Work item
Check every line of the entries for the string "grande" and return the ones that contain it.

[[ Records to use open ]]

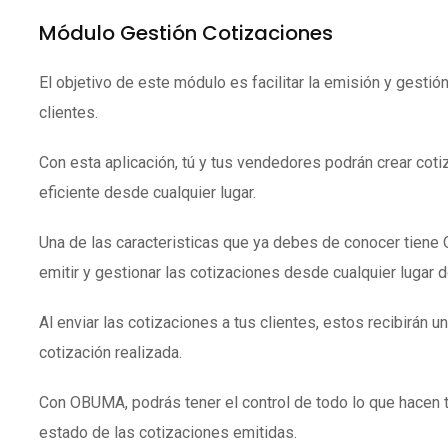
Módulo Gestión Cotizaciones
El objetivo de este módulo es facilitar la emisión y gestió
clientes.
Con esta aplicación, tú y tus vendedores podrán crear coti
eficiente desde cualquier lugar.
Una de las caracteristicas que ya debes de conocer tien
emitir y gestionar las cotizaciones desde cualquier lugar 
Al enviar las cotizaciones a tus clientes, estos recibirán un
cotización realizada.
Con OBUMA, podrás tener el control de todo lo que hacen 
estado de las cotizaciones emitidas.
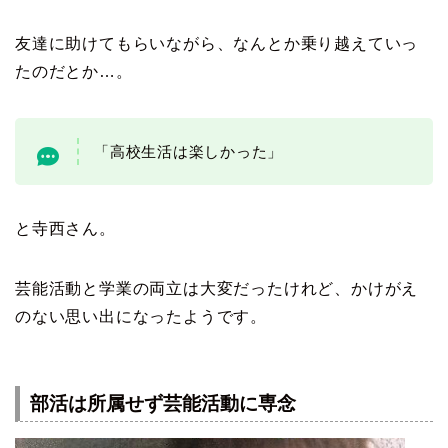
友達に助けてもらいながら、なんとか乗り越えていっ
たのだとか…。
「高校生活は楽しかった」
と寺西さん。
芸能活動と学業の両立は大変だったけれど、かけがえ
のない思い出になったようです。
部活は所属せず芸能活動に専念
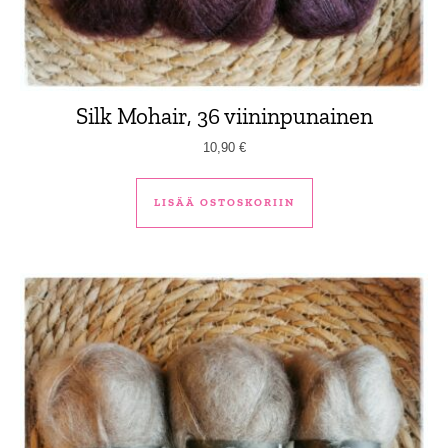
Silk Mohair, 36 viininpunainen
10,90
€
LISÄÄ OSTOSKORIIN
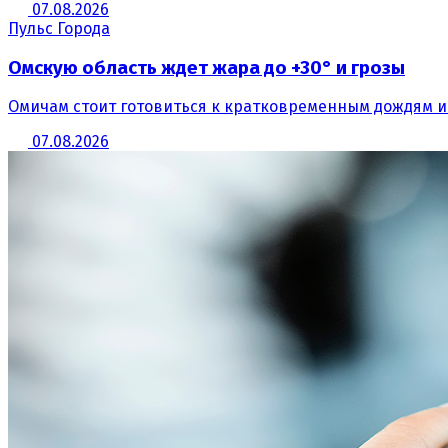
07.08.2026
Пульс Города
Омскую область ждет жара до +30° и грозы
Омичам стоит готовиться к кратковременным дождям и
07.08.2026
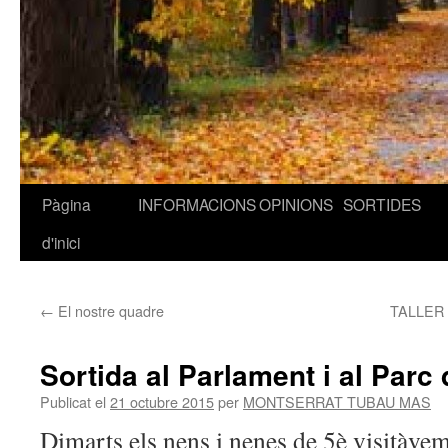
Pàgina
INFORMACIONS
OPINIONS
SORTIDES
Vés
d'inici
al
contingut
←
El nostre quadre
TALLER
Sortida al Parlament i al Parc 
Publicat el
21 octubre 2015
per
MONTSERRAT TUBAU MAS
Dimarts els nens i nenes de 5è visitàvem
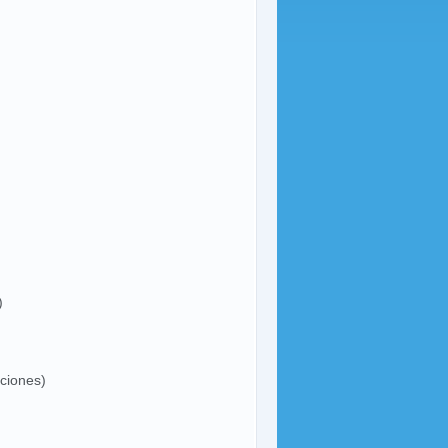
)
ciones)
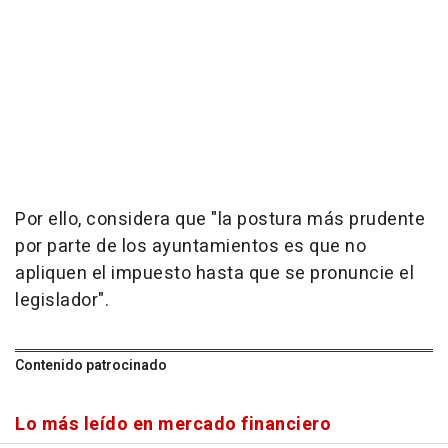
Por ello, considera que "la postura más prudente
por parte de los ayuntamientos es que no
apliquen el impuesto hasta que se pronuncie el
legislador".
Contenido patrocinado
Lo más leído en mercado financiero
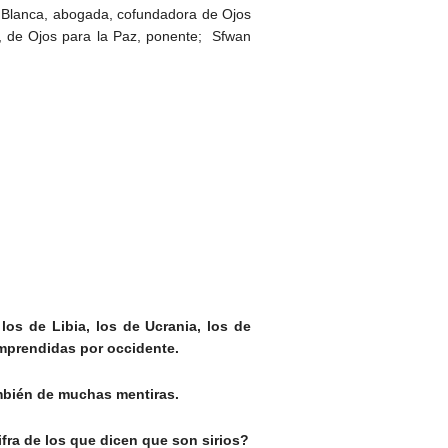
a Blanca, abogada, cofundadora de Ojos
 de Ojos para la Paz, ponente; Sfwan
los de Libia, los de Ucrania, los de
emprendidas por occidente.
ambién de muchas mentiras.
fra de los que dicen que son sirios?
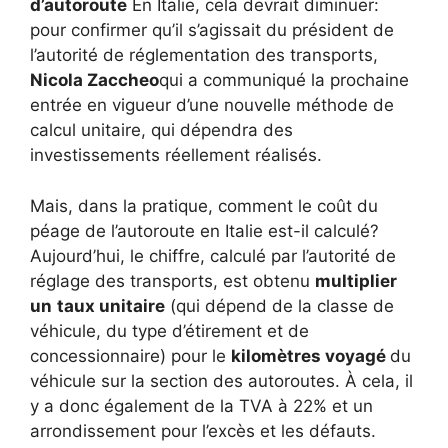
d’autoroute
En Italie, cela devrait diminuer:
pour confirmer qu’il s’agissait du président de
l’autorité de réglementation des transports,
Nicola Zaccheo
qui a communiqué la prochaine
entrée en vigueur d’une nouvelle méthode de
calcul unitaire, qui dépendra des
investissements réellement réalisés.
Mais, dans la pratique, comment le coût du
péage de l’autoroute en Italie est-il calculé?
Aujourd’hui, le chiffre, calculé par l’autorité de
réglage des transports, est obtenu
multiplier
un
taux unitaire
(qui dépend de la classe de
véhicule, du type d’étirement et de
concessionnaire) pour le
kilomètres voyagé
du
véhicule sur la section des autoroutes. À cela, il
y a donc également de la TVA à 22% et un
arrondissement pour l’excès et les défauts.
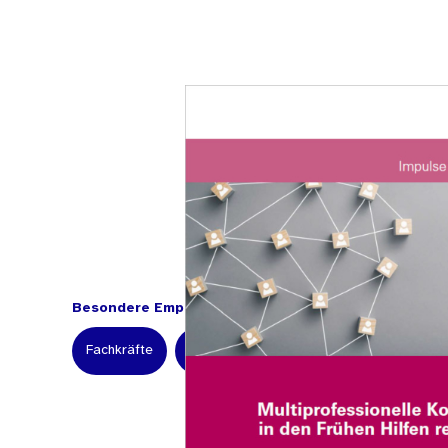
Besondere Empfehlung für:
Fachkräfte
Kommunale Einrichtungen
Wissensch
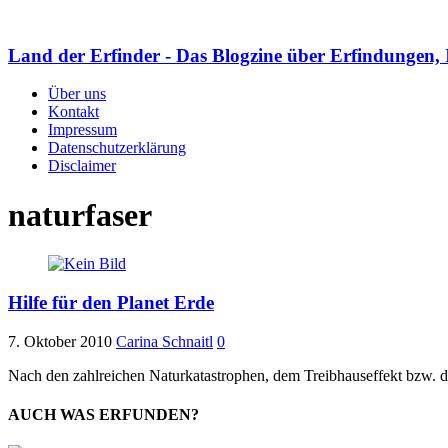
Land der Erfinder - Das Blogzine über Erfindungen, 
Über uns
Kontakt
Impressum
Datenschutzerklärung
Disclaimer
naturfaser
Hilfe für den Planet Erde
7. Oktober 2010
Carina Schnaitl
0
Nach den zahlreichen Naturkatastrophen, dem Treibhauseffekt bzw. d
AUCH WAS ERFUNDEN?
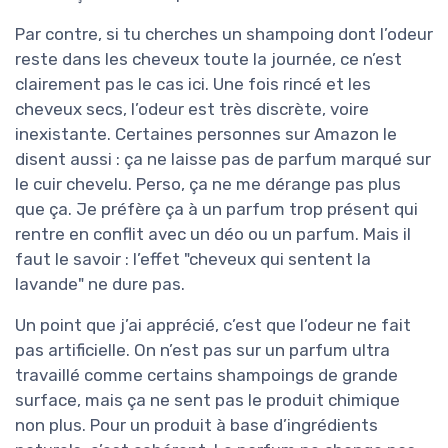
Par contre, si tu cherches un shampoing dont l’odeur
reste dans les cheveux toute la journée, ce n’est
clairement pas le cas ici. Une fois rincé et les
cheveux secs, l’odeur est très discrète, voire
inexistante. Certaines personnes sur Amazon le
disent aussi : ça ne laisse pas de parfum marqué sur
le cuir chevelu. Perso, ça ne me dérange pas plus
que ça. Je préfère ça à un parfum trop présent qui
rentre en conflit avec un déo ou un parfum. Mais il
faut le savoir : l’effet "cheveux qui sentent la
lavande" ne dure pas.
Un point que j’ai apprécié, c’est que l’odeur ne fait
pas artificielle. On n’est pas sur un parfum ultra
travaillé comme certains shampoings de grande
surface, mais ça ne sent pas le produit chimique
non plus. Pour un produit à base d’ingrédients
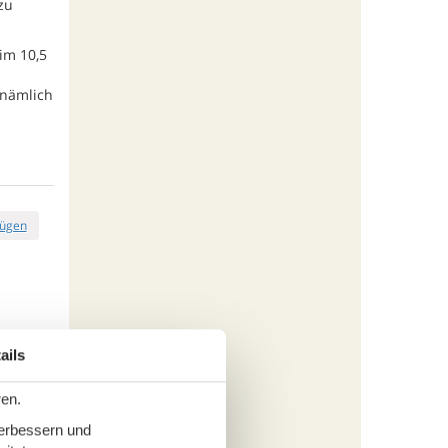
zu
im 10,5
 nämlich
fügen
ails
tungen
705,-
ren.
cherung
verbessern und
s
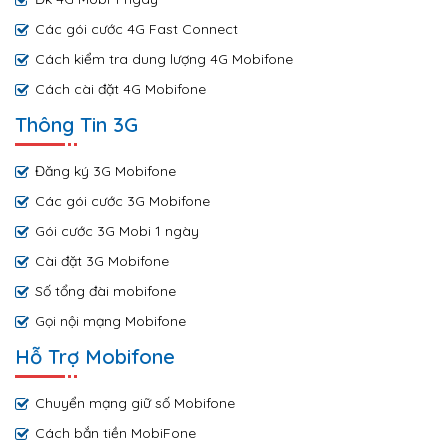
Các gói cước 4G Fast Connect
Cách kiểm tra dung lượng 4G Mobifone
Cách cài đặt 4G Mobifone
Thông Tin 3G
Đăng ký 3G Mobifone
Các gói cước 3G Mobifone
Gói cước 3G Mobi 1 ngày
Cài đặt 3G Mobifone
Số tổng đài mobifone
Gọi nội mạng Mobifone
Hỗ Trợ Mobifone
Chuyển mạng giữ số Mobifone
Cách bắn tiền MobiFone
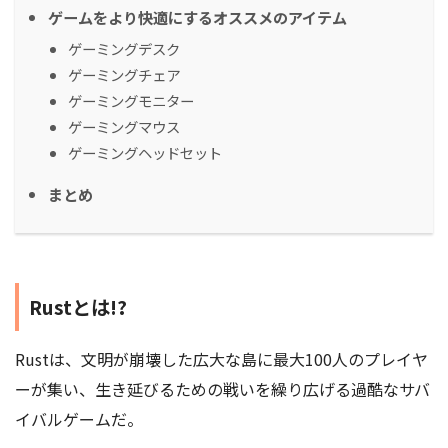
ゲームをより快適にするオススメのアイテム
ゲーミングデスク
ゲーミングチェア
ゲーミングモニター
ゲーミングマウス
ゲーミングヘッドセット
まとめ
Rustとは!?
Rustは、文明が崩壊した広大な島に最大100人のプレイヤ
ーが集い、生き延びるための戦いを繰り広げる過酷なサバ
イバルゲームだ。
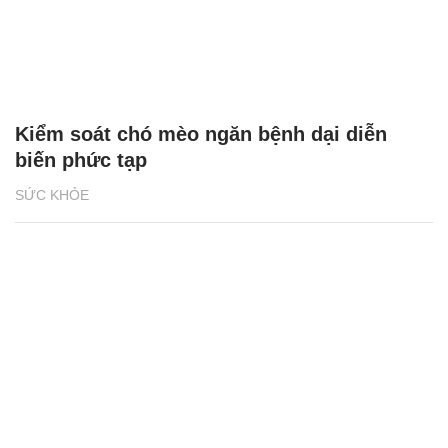
Kiểm soát chó mèo ngăn bệnh dại diễn
biến phức tạp
SỨC KHỎE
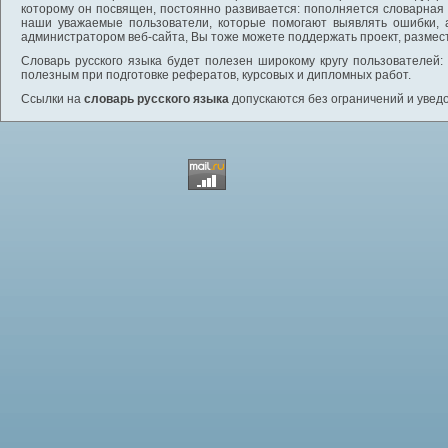
которому он посвящен, постоянно развивается: пополняется словарная
наши уважаемые пользователи, которые помогают выявлять ошибки, 
администратором веб-сайта, Вы тоже можете поддержать проект, размес
Словарь русского языка будет полезен широкому кругу пользователей: 
полезным при подготовке рефератов, курсовых и дипломных работ.
Ссылки на
словарь русского языка
допускаются без ограничений и увед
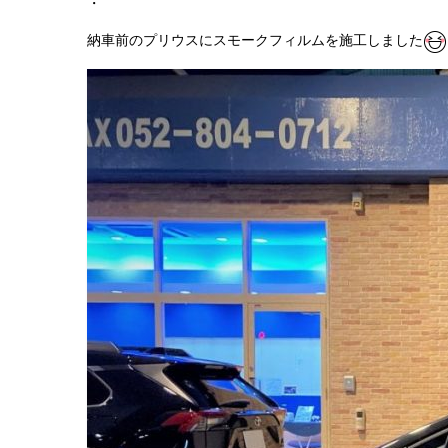
・
納車前のプリウスにスモークフィルムを施工しました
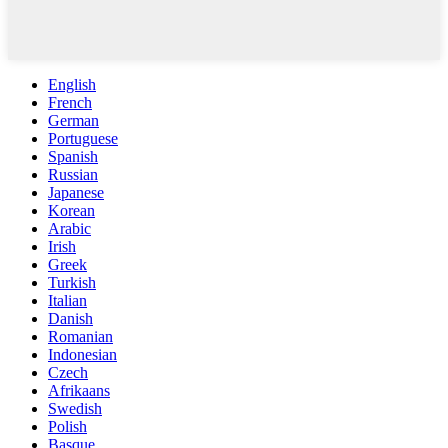
English
French
German
Portuguese
Spanish
Russian
Japanese
Korean
Arabic
Irish
Greek
Turkish
Italian
Danish
Romanian
Indonesian
Czech
Afrikaans
Swedish
Polish
Basque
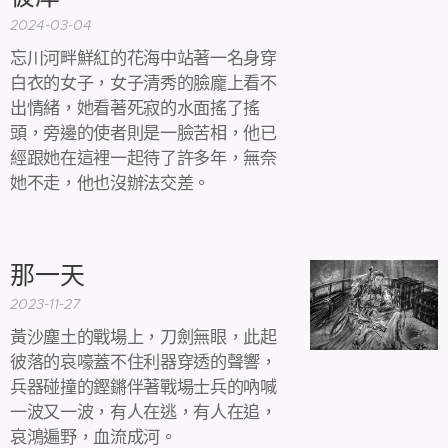
2024-03-04
忘川河畔鮮紅的花海中站著一名身穿
白衣的女子，女子清秀的臉龐上看不
出情緒，她看著死寂的水面搖了搖
頭，旁邊的使者則是一臉苦相，他已
經跟她在這裡一起待了許多年，無奈
她不走，他也沒辦法交差。
那一天
2023-11-27
黃沙塵土的戰場上，刀劍無眼，此起
彼落的哀嚎蓋不住利器穿透的聲響，
兵器碰撞的鏗鏘伴著戰場士兵的吶喊
一波又一波，有人在逃，有人在追，
哀鴻遍野，血流成河。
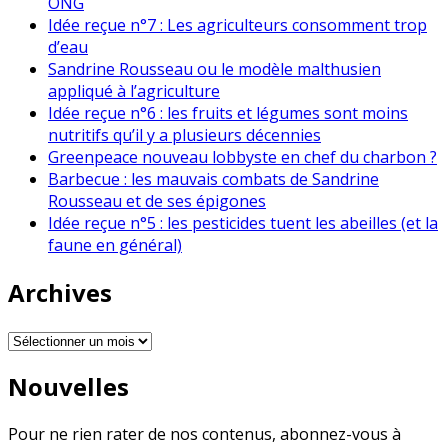
ONG
Idée reçue n°7 : Les agriculteurs consomment trop
d’eau
Sandrine Rousseau ou le modèle malthusien
appliqué à l’agriculture
Idée reçue n°6 : les fruits et légumes sont moins
nutritifs qu’il y a plusieurs décennies
Greenpeace nouveau lobbyste en chef du charbon ?
Barbecue : les mauvais combats de Sandrine
Rousseau et de ses épigones
Idée reçue n°5 : les pesticides tuent les abeilles (et la
faune en général)
Archives
Archives
Nouvelles
Pour ne rien rater de nos contenus, abonnez-vous à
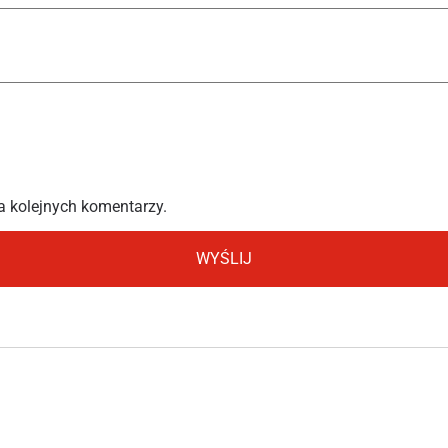
a kolejnych komentarzy.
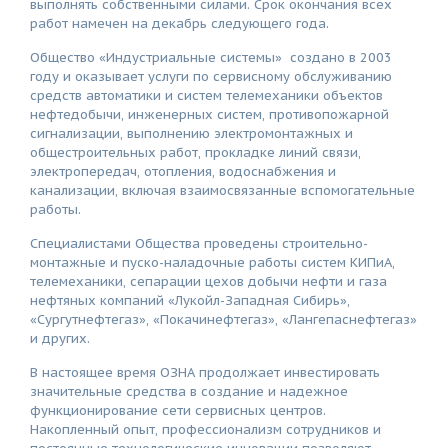
выполнять собственными силами. Срок окончания всех
работ намечен на декабрь следующего года.
Общество «Индустриальные системы» создано в 2003
году и оказывает услуги по сервисному обслуживанию
средств автоматики и систем телемеханики объектов
нефтедобычи, инженерных систем, противопожарной
сигнализации, выполнению электромонтажных и
общестроительных работ, прокладке линий связи,
электропередач, отопления, водоснабжения и
канализации, включая взаимосвязанные вспомогательные
работы.
Специалистами Общества проведены строительно-
монтажные и пуско-наладочные работы систем КИПиА,
телемеханики, сепарации цехов добычи нефти и газа
нефтяных компаний «Лукойл-Западная Сибирь»,
«Сургутнефтегаз», «Покачинефтегаз», «Лангепаснефтегаз»
и других.
В настоящее время ОЗНА продолжает инвестировать
значительные средства в создание и надежное
функционирование сети сервисных центров.
Накопленный опыт, профессионализм сотрудников и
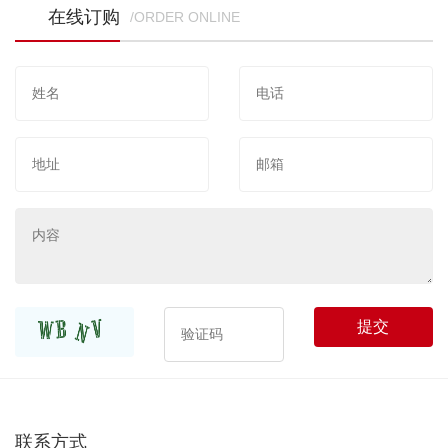
在线订购
/ORDER ONLINE
提交
联系方式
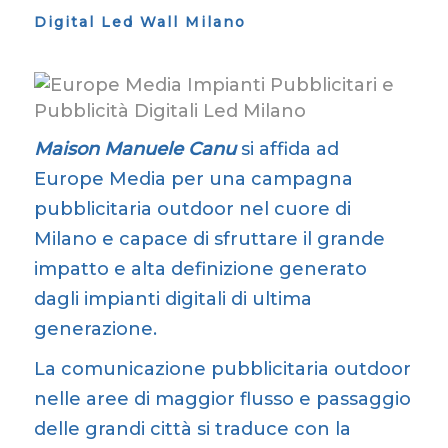
Digital Led Wall Milano
Maison Manuele Canu
si affida ad
Europe Media per una campagna
pubblicitaria outdoor nel cuore di
Milano e capace di sfruttare il grande
impatto e alta definizione generato
dagli impianti digitali di ultima
generazione.
La comunicazione pubblicitaria outdoor
nelle aree di maggior flusso e passaggio
delle grandi città si traduce con la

[[ Records to use closed ]]

Response box
travaillé comme certains shampoings de grande
Milano e capace di sfruttare il grande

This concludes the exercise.